» **What the exercise asks**: When a line below holds the string "Bereiche", show that line.

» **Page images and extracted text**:
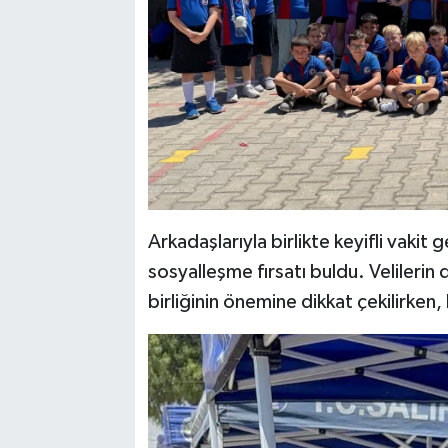
Arkadaşlarıyla birlikte keyifli vaki
sosyalleşme fırsatı buldu. Velilerin d
birliğinin önemine dikkat çekilirken,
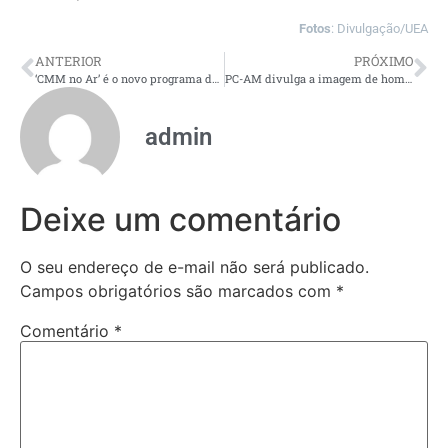
Fotos
: Divulgação/UEA
ANTERIOR
PRÓXIMO
‘CMM no Ar’ é o novo programa da Rádio Câmara Manaus
PC-AM divulga a imagem de homem que agrediu a ex-companheira com uso de capacete no bairro Alvorada
admin
Deixe um comentário
O seu endereço de e-mail não será publicado.
Campos obrigatórios são marcados com
*
Comentário
*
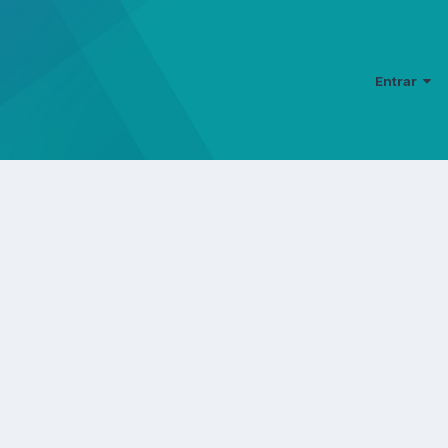
Entrar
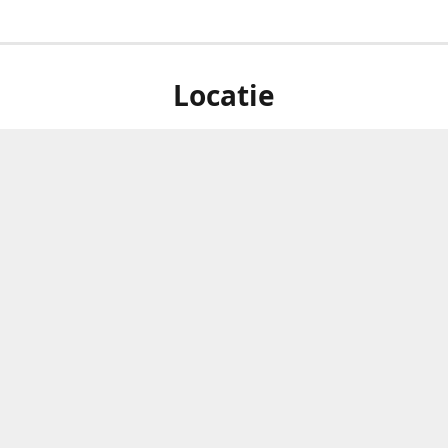
Locatie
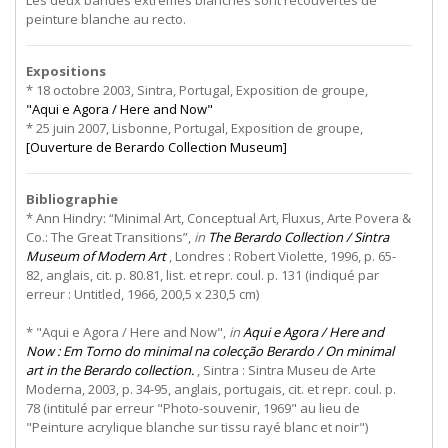
peinture blanche au recto.
Expositions
* 18 octobre 2003, Sintra, Portugal, Exposition de groupe,
"Aqui e Agora / Here and Now"
* 25 juin 2007, Lisbonne, Portugal, Exposition de groupe,
[Ouverture de Berardo Collection Museum]
Bibliographie
* Ann Hindry: “Minimal Art, Conceptual Art, Fluxus, Arte Povera &
Co.: The Great Transitions”,
in
The Berardo Collection / Sintra
Museum of Modern Art
, Londres : Robert Violette, 1996, p. 65-
82, anglais, cit. p. 80.81, list. et repr. coul. p. 131 (indiqué par
erreur : Untitled, 1966, 200,5 x 230,5 cm)
* "Aqui e Agora / Here and Now",
in
Aqui e Agora / Here and
Now : Em Torno do minimal na colecção Berardo / On minimal
art in the Berardo collection.
, Sintra : Sintra Museu de Arte
Moderna, 2003, p. 34-95, anglais, portugais, cit. et repr. coul. p.
78 (intitulé par erreur "Photo-souvenir, 1969" au lieu de
"Peinture acrylique blanche sur tissu rayé blanc et noir")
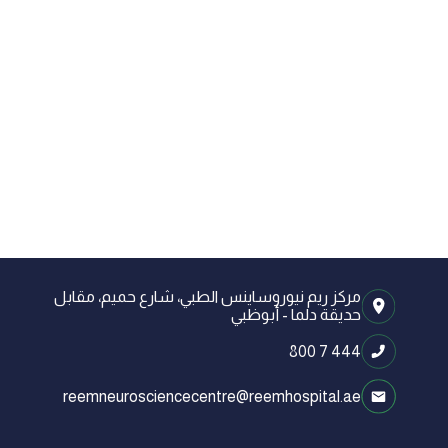
مركز ريم نيوروساينس الطبي، شارع حميم، مقابل
حديقة دلما - أبوظبي
800 7 444
reemneurosciencecentre@reemhospital.ae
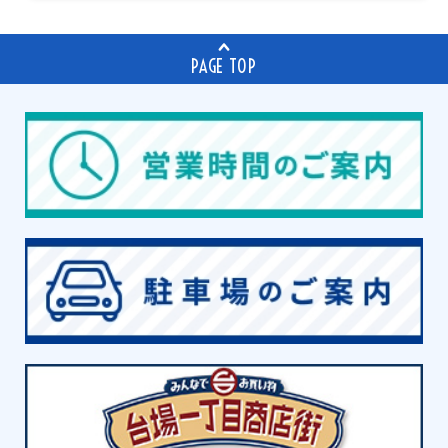
PAGE TOP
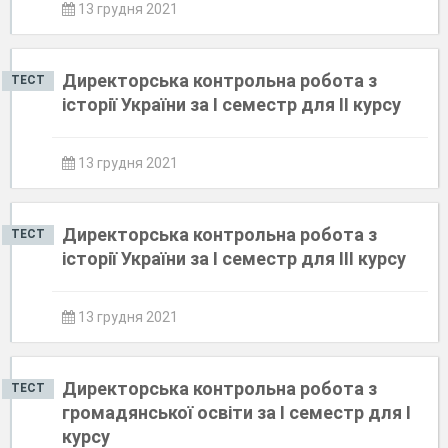
13 грудня 2021
Директорська контрольна робота з
ТЕСТ
історії України за І семестр для ІІ курсу
13 грудня 2021
Директорська контрольна робота з
ТЕСТ
історії України за І семестр для ІІІ курсу
13 грудня 2021
Директорська контрольна робота з
ТЕСТ
громадянської освіти за І семестр для І
курсу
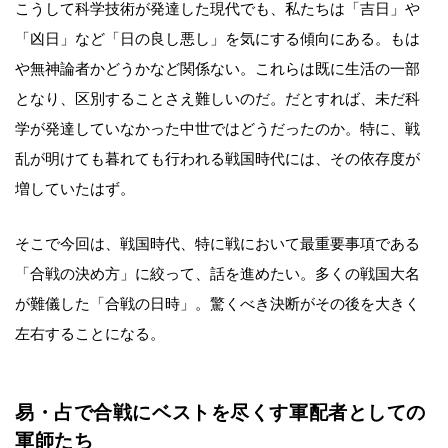
こうして科学技術が発達した現代でも、私たちは「吉日」や
「凶日」など「日の良し悪し」を気にする傾向にある。もは
や無神論者かどうかなど関係ない。これらは既に生活の一部
となり、区別することさえ難しいのだ。だとすれば、未だ科
学が発達していなかった中世ではどうだったのか。特に、戦
乱が明けても暮れても行われる戦国時代には、その依存度が
増していたはず。
そこで今回は、戦国時代、特に戦において最重要事項である
「合戦の決め方」に絞って、話を進めたい。多くの戦国大名
が難儀した「合戦の日時」。驚くべき決断がその後を大きく
左右することになる。
易・占で合戦にベストを尽くす軍配者としての
軍師たち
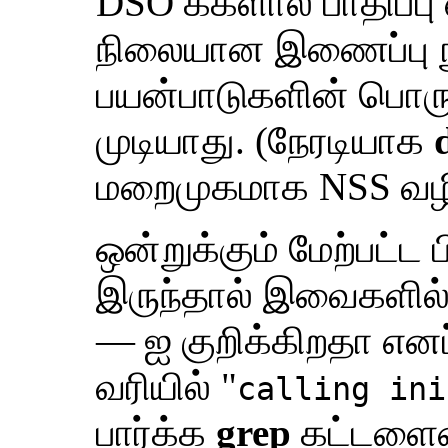
DSO க்களால் பாதிப்பு 
நிலையான இணைப்பு ந
பயன்பாடுகளின் பொருத
முடியாது. (நேரடியாக
மறைமுகமாக NSS வழ
ஒன்றுக்கும் மேற்பட்ட
இருந்தால் இவைகளில
— ஐ குறிக்கிறதா எனப் ப
வரியில் "
calling ini
பார்க்க
grep
கட்டளையை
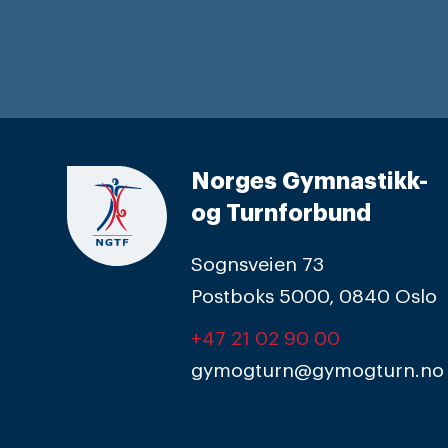
Norges Gymnastikk-
og Turnforbund
Sognsveien 73
Postboks 5000, 0840 Oslo
+47 21 02 90 00
gymogturn@gymogturn.no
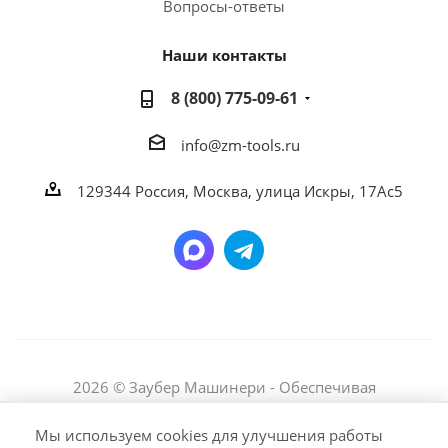
Вопросы-ответы
Наши контакты
8 (800) 775-09-61
info@zm-tools.ru
129344
Россия, Москва,
улица Искры, 17Ас5
2026 © Заубер Машинери - Обеспечивая
превосходство. Все права защищены. Любое
использование либо копирование материалов или
Мы используем cookies для улучшения работы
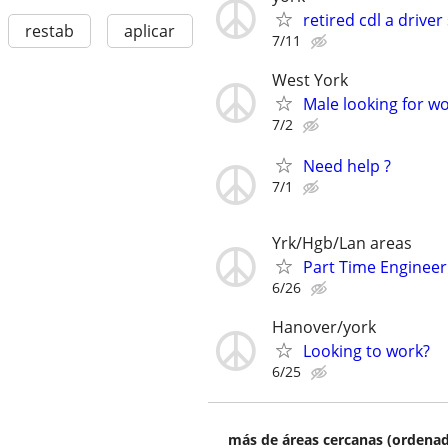
retired cdl a driver
restab
aplicar
7/11
West York
Male looking for w
7/2
Need help ?
7/1
Yrk/Hgb/Lan areas
Part Time Enginee
6/26
Hanover/york
Looking to work?
6/25
más de áreas cercanas (ordenad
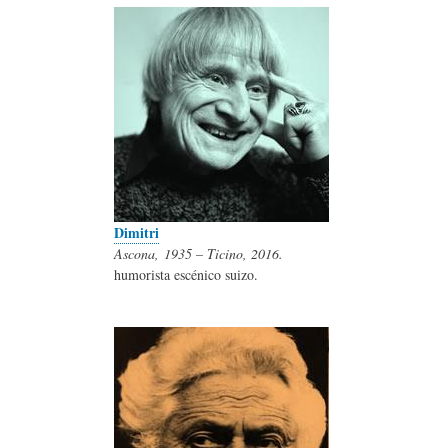
Dimitri
Ascona, 1935 – Ticino, 2016.
humorista escénico suizo.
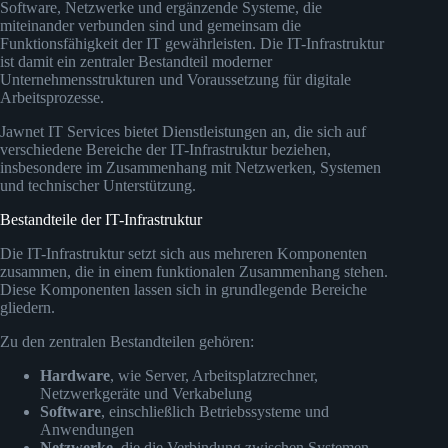
Software, Netzwerke und ergänzende Systeme, die
miteinander verbunden sind und gemeinsam die
Funktionsfähigkeit der IT gewährleisten. Die IT-Infrastruktur
ist damit ein zentraler Bestandteil moderner
Unternehmensstrukturen und Voraussetzung für digitale
Arbeitsprozesse.
Jawnet IT Services bietet Dienstleistungen an, die sich auf
verschiedene Bereiche der IT-Infrastruktur beziehen,
insbesondere im Zusammenhang mit Netzwerken, Systemen
und technischer Unterstützung.
Bestandteile der IT-Infrastruktur
Die IT-Infrastruktur setzt sich aus mehreren Komponenten
zusammen, die in einem funktionalen Zusammenhang stehen.
Diese Komponenten lassen sich in grundlegende Bereiche
gliedern.
Zu den zentralen Bestandteilen gehören:
Hardware
, wie Server, Arbeitsplatzrechner,
Netzwerkgeräte und Verkabelung
Software
, einschließlich Betriebssysteme und
Anwendungen
Netzwerke
, die die Verbindung zwischen Systemen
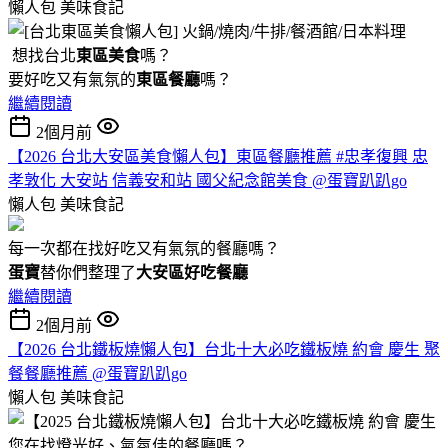
懶人包
美味食記
想找台北
東區美食
嗎？
要好吃又有氣氛的
東區餐廳
嗎？
繼續閱讀
2個月前
【2026 台北大安區美食懶人包】東區餐廳推薦 #忠孝復興 忠
孝敦化 大安站 信義安和站 國父紀念館美食 @蛋寶趴趴go
懶人包
美味食記
每一次都在找好吃又有氣氛的餐廳嗎？
蛋寶
替你們整理了
大安區好吃餐廳
繼續閱讀
2個月前
【2026 台北鐵板燒懶人包】台北十大必吃鐵板燒 約會 慶生 聚
餐餐廳推薦 @蛋寶趴趴go
懶人包
美味食記
您在找燈光好、氣氛佳的餐廳嗎？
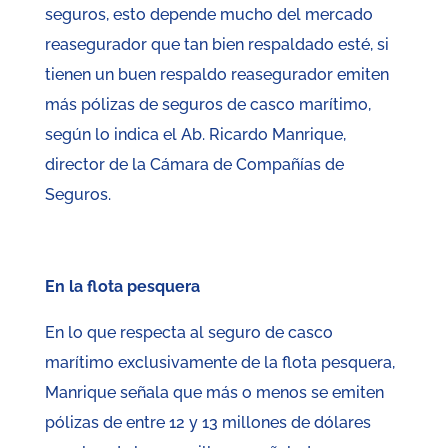
seguros, esto depende mucho del mercado
reasegurador que tan bien respaldado esté, si
tienen un buen respaldo reasegurador emiten
más pólizas de seguros de casco marítimo,
según lo indica el Ab. Ricardo Manrique,
director de la Cámara de Compañías de
Seguros.
En la flota pesquera
En lo que respecta al seguro de casco
marítimo exclusivamente de la flota pesquera,
Manrique señala que más o menos se emiten
pólizas de entre 12 y 13 millones de dólares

» **Exercise output**:
verschiedene Bereiche der IT-Infrastruktur beziehen,
Diese Komponenten lassen sich in grundlegende Bereiche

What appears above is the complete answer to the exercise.